30-Day Plan to Build a Natural Mix
| Week | Action | Goal |
| Week 1 | Audit existing backlinks, classify dofollow, nofollow, sponsored, and UGC links. | Understand your current link profile. |
| Week 2 | Build clean citations, profiles, and business listings with branded anchors. | Create trust and entity signals. |
| Week 3 | Pitch guest posts, resource links, and useful mentions in your niche. | Earn relevant editorial dofollow links. |
| Week 4 | Answer forum questions, share assets, submit PDFs or infographics, and monitor referral traffic. | Add natural nofollow and discovery links. |
This plan pairs well with free directory submission sites, free profile creation sites, PDF submission sites, and infographic submission sites. The point is not to build every link type at once. The point is to create a balanced footprint over time.
Mistakes to Avoid
- Ignoring nofollow links completely.
- Chasing dofollow links from irrelevant or spammy sites.
- Using the same exact-match anchor text everywhere.
- Buying links without proper sponsored attributes.
- Confusing traffic value with link attribute value.
- Submitting to every directory or profile site without quality checks.
- Building links to weak pages that do not deserve to rank.
- Forgetting internal links before starting off-page work.
Final Verdict
Dofollow backlinks usually carry more direct SEO value, but nofollow backlinks still matter when they bring visibility, trust, traffic, and a natural link profile. The best SEO strategy in 2026 is not dofollow only. It is quality first, relevance second, natural anchors third, and link attribute fourth.
If you remember one thing from this guide, make it this: a backlink is only as good as the page, audience, context, and reason behind it. A strong nofollow mention can help your brand more than a weak dofollow link. A strong dofollow editorial link can move rankings more than almost any basic submission. You need both types in the right places.
FAQs
What is the difference between dofollow and nofollow backlinks?
A dofollow backlink is a normal link that can pass ranking signals. A nofollow backlink uses rel=”nofollow” and tells search engines that the site does not want to endorse the linked page in the normal way. In 2026, both can still matter, but they matter for different reasons.
Are nofollow backlinks useless for SEO?
No. Nofollow backlinks may not pass value like normal editorial links, but they can still bring referral traffic, brand visibility, crawl discovery, and a more natural backlink profile. A nofollow link from a trusted website can be more useful than a weak dofollow link from a spammy page.
Are dofollow backlinks always better?
No. A relevant editorial dofollow link is valuable, but a dofollow link from a link farm, hacked page, private blog network, or irrelevant directory can create risk. Quality, relevance, and context matter more than the label alone.
What is rel sponsored?
rel=”sponsored” is used for paid links, sponsorships, affiliate links, and advertising-style links. It helps search engines understand that the link was created because of a commercial relationship.
What is rel UGC?
rel=”ugc” is used for user-generated content links, such as comments, forum posts, and community submissions. It helps separate editorial links from links added by users.

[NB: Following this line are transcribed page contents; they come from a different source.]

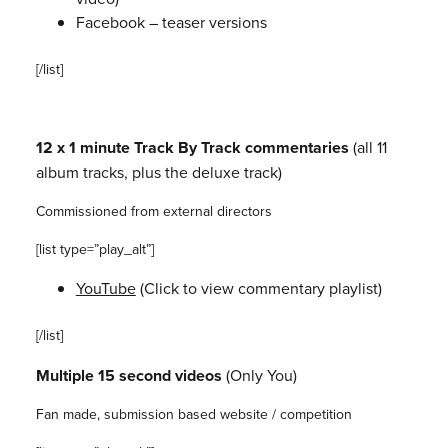
Facebook – teaser versions
[/list]
12 x 1 minute Track By Track commentaries
(all 11
album tracks, plus
the deluxe track)
Commissioned from external directors
[list type=”play_alt”]
YouTube
(Click to view commentary playlist)
[/list]
Multiple 15 second videos
(Only You)
Fan made, submission based website / competition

What backlink ratio should I use in 2026?
There is no perfect dofollow to nofollow ratio. A natural backlink profile usually has a mix of normal links, nofollow links, branded links, naked URLs, citations, and mentions. Focus on relevance and quality instead of chasing a fixed percentage.
How do I check if a backlink is dofollow or nofollow?
Open the page, inspect the link in your browser, and look for rel=”nofollow”, rel=”sponsored”, or rel=”ugc”. You can also use backlink tools, browser extensions, or SEO crawlers to check link attributes at scale.
Should I build nofollow links intentionally?
Yes, when the link can bring traffic, trust, or visibility. Forums, social sites, business listings, press releases, and big publications often use nofollow or UGC attributes, but they can still support your brand and content promotion.